Saturday, August 18, 2012
6 Month-ish recap
Well, I haven't written in this diet blog, or any of my blogs, recently despite typing up a few articles in a Word document. So here goes...
I have lost 60 lbs so far. Yay! OMG. Holy Moly! Amazing actually. I am way behind the curve compared to some others (whom I personally know) on this same diet plan. I have been on the plan for over a year now and sometimes I am a bit down on myself for not losing more, trying harder, sticking closer to the rules. Like with a friends wedding coming up...
I know me. I know that I will cheat, that I can't have just three tablespoons of creamer and no other fat for the day, or only two tablespoons of dressing a day as my fat. Do you know how small two tablespoons actually is on three cups of salad?!?!?!?! So I took what I wanted from this diet, tried to follow the rules, and was fine breaking the ones that revolved around spices and flavor. Technically I am a failure, a cheater, and a poor example for others interested, and a dishonor to those who really do dedicate themselves. But then again, I am still successful, healthier, and most importantly, sticking with the diet and a new lifestyle.
The reason I am not down on myself, despite the admissions, is because I still see results even with my laxity. Actually, and more to the point, I have found the happy medium where I am not gaining, at all, and am living healthier.
Sure I want the last 50lbs to hurry up and get gone. But I am still sticking with it. I weigh the protein so I don't over eat when I am not super physically active. I make we have a salad and another veggie, or two depending on the recipe. And I try not to make Crock Pot recipes, or any for that matter, that use condensed soups. Sure, once in a while we need to try something new. But then I have to work out even more! Let's face it, I am lazy. Why work out more when I don't have to?
Most of the time I skip the carbs, refined or otherwise, and do pretty good. I won't mention that I ate most of a bag of chips over the course of a few weeks. But I will say it wasn't in one sitting. I won't say I am dying for a quesadilla from one particular restuarant. But I will say I now refuse to go there because it is just too fried, too oily, despite all ingredients being extremely fresh. I just know myself. And with this diet I have practiced the will power to avoid.
I still celebrate with food, cheaper than a pair of shoes, but I don't wallow in it when I get bad news. Or rejection after rejection for job applications. Or when the movers bring me ruined furniture, which brings me to my next point.

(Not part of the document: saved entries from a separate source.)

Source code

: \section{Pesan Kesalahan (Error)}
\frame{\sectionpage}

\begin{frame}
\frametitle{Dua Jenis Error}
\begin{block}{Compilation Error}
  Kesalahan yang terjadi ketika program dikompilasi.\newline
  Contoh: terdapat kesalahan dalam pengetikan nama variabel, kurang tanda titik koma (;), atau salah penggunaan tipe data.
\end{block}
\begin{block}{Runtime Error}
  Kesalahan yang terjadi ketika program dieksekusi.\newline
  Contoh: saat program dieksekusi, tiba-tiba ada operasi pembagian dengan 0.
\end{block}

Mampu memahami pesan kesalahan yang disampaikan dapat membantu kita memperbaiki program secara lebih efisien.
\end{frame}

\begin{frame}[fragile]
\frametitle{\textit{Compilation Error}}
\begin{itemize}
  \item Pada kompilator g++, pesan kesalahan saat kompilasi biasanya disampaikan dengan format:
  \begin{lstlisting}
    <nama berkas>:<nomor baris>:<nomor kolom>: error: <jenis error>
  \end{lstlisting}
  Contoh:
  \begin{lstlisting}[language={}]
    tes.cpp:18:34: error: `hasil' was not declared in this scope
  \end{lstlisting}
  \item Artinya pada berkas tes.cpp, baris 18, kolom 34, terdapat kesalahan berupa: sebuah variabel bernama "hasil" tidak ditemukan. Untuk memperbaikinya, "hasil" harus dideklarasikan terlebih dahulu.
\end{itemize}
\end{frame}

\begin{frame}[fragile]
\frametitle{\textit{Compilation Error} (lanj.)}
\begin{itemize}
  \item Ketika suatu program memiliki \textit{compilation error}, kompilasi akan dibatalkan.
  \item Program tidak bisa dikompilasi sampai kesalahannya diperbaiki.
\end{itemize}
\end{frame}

We moved across country and all I had were soups and drinks. Had I been thinking I would have ordered some bars and puffs for easier eating while driving. Needless to say we ate take out or restaurant food almost three meals day, if not more depending on the length of the day. We stopped to see family along the way, so real food and diet food flowed then. However, my point in this story is that I only gained 5 lbs. That's it. Two months of basically off plan eating but good choices in spite of it all. As soon as we got our furniture and the power turned on for the fridge to hold some food I lost those five and returned to my plateau. I joined the Y and did Zumba three days in a week and lost 2 pounds! That plateau is busted!
So the long and the short of it is I have succeeded in making the lifestyle change. Sure, I still want a beer now and then or yummy fried artichoke hearts. And I might have one someday. But the point is I decide what I want to have and then adjust the rest of the day or week accordingly, I don't just add it on. If I am bad today I have to try to stick to good for another 7 days. The number isn't important, its a gauge to keep me from saying, oh ok, why not?
I am so excited about Zumba and Yoga. All of the muscles hurt in my body, muscles I never knew were there. But I still know most of the dance moves and I am still pretty limber. Just takes practice.
So I think that about sums up the diet bit. The treadmil survived the move ok and I realized I need to get on it in the morning, my recent schedule, and if I don't my whole day is kind of off. A great and terrible realization. Off to buy more veggies.